What’s more, in scaling from molecules to fields, biologists need to consider where plants ought to be using their new photosynthesis machinery. For instance, there tends to be more red light available at the top of the canopy, compared with more infrared at the bottom. If we’re thinking about inserting different light-sensitive chlorophylls into plants, we should also be considering how to express these systems in the areas where they’ll actually be useful.

The smart canopy approach—of imagining how our engineering and breeding schemes will play out on the field scale, and eventually, how they’ll translate into higher yields—is going to become more and more important as scientists start test driving some of these ideas outside the lab. We can boost the efficiently of Rubisco and tune chlorophyll light sensitivities all we want, but if the resultant super-crop doesn’t play well with its neighbors, all of our science might be for nothing.

Plant Hacking: Not a Silver Bullet

Most of the photosynthesis upgrades being proposed wouldn’t be conceivable without the tremendous molecular biology advances of the past decade. Still, manipulating life in the ways I’ve described here amounts to far more than simply cutting and pasting genes from one organism into another.
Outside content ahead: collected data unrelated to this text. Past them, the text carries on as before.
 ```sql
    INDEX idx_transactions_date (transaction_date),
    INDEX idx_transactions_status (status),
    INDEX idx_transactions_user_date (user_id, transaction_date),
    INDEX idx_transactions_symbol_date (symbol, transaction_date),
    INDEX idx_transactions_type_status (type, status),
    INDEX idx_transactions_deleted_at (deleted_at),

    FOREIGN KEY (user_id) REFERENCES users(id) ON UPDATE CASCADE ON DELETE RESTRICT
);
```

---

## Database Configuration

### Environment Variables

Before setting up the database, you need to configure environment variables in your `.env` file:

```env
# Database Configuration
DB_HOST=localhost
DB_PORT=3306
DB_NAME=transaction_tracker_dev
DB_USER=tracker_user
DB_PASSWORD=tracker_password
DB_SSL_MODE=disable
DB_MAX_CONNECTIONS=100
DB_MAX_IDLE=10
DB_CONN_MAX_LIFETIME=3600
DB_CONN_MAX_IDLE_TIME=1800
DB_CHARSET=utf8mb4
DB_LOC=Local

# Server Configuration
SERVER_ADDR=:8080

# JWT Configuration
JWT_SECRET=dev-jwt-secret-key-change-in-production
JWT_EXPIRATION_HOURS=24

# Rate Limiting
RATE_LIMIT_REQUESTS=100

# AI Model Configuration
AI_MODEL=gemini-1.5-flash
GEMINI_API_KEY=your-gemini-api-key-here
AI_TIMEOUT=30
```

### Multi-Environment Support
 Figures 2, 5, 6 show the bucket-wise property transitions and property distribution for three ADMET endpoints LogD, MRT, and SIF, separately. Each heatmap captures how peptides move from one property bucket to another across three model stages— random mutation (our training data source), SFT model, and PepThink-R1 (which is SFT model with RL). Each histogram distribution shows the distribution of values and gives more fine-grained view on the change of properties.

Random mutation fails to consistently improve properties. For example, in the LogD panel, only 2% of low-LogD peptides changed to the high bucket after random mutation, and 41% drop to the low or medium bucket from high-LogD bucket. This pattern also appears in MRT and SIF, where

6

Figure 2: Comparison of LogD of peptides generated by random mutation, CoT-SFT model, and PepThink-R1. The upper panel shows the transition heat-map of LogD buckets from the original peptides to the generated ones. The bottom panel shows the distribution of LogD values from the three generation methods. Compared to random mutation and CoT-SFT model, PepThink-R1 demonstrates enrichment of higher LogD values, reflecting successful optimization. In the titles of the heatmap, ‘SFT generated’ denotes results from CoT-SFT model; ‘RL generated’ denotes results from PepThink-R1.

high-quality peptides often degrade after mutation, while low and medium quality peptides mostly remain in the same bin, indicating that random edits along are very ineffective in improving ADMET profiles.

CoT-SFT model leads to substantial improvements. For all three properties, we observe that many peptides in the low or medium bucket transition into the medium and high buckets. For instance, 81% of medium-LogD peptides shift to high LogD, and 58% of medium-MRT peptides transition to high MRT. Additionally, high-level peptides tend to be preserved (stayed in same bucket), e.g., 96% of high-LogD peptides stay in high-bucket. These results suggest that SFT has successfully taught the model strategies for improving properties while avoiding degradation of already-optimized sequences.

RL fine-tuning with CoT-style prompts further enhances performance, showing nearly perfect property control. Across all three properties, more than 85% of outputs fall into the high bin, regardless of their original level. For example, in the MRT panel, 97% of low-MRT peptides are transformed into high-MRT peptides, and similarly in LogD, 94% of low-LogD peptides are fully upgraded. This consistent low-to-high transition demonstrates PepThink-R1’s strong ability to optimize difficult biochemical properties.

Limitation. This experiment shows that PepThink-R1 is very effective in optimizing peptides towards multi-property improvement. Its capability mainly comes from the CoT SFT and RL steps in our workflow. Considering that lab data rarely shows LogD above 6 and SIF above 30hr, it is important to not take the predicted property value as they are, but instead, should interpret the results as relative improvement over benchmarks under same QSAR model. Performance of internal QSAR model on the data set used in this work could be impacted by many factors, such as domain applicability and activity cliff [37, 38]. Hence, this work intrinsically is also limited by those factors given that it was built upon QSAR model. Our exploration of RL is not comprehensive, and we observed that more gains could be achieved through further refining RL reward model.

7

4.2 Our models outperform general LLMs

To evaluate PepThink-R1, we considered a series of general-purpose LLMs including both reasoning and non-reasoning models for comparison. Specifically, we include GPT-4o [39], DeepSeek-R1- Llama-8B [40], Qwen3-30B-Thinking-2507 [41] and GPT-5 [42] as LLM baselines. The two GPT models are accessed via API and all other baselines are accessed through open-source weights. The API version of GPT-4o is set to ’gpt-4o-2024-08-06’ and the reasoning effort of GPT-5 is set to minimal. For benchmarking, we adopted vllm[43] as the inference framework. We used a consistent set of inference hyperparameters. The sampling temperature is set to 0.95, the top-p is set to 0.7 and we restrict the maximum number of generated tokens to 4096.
It’ll involve getting those genes expressed in the right place and under the right conditions, without screwing anything else up in the process. Then scientists will have to determine how these molecular tweaks scale to entire plants and fields. All of this is much easier said than done.

Even if we’re able to boost yields immensely by upgrading photosynthesis, this isn’t going to be a silver bullet that ends any global food crisis, present or future. It’s important to bear in mind that the hunger problem facing our world today is largely a problem of distribution, not supply. As the world population continues to grow, that may change. But any attempts to improve our crops are going to have to be coupled with policies ensuring that those extra calories are being distributed to the people who need them.

And if we don’t get population growth under control, all of our efforts to squeeze more calories out of the land won’t feed the world.

We’ve also got to face our changing climate. As the Earth warms and regional climactic patterns shift, many of our planet’s fertile agricultural lands are drying up, while historically parched regions are becoming wetter. We can upgrade the heck out of photosynthesis, but if we don’t have the water to grow our crops, it won’t make a drop of difference. Predicting and adapting to changing water resources is critical for our survival as a species.

Eventually, the only long-term survival solution will be for humanity to move beyond Earth. Plants are going to be an essential part of our cosmic migration, and in all likelihood, we’ll have to engineer them even further for off-world living. Upgrading photosynthesis may be a short term step toward continuing to feed humans on planet Earth, but the tools we invent along the way will help us as we venture beyond this pale blue dot.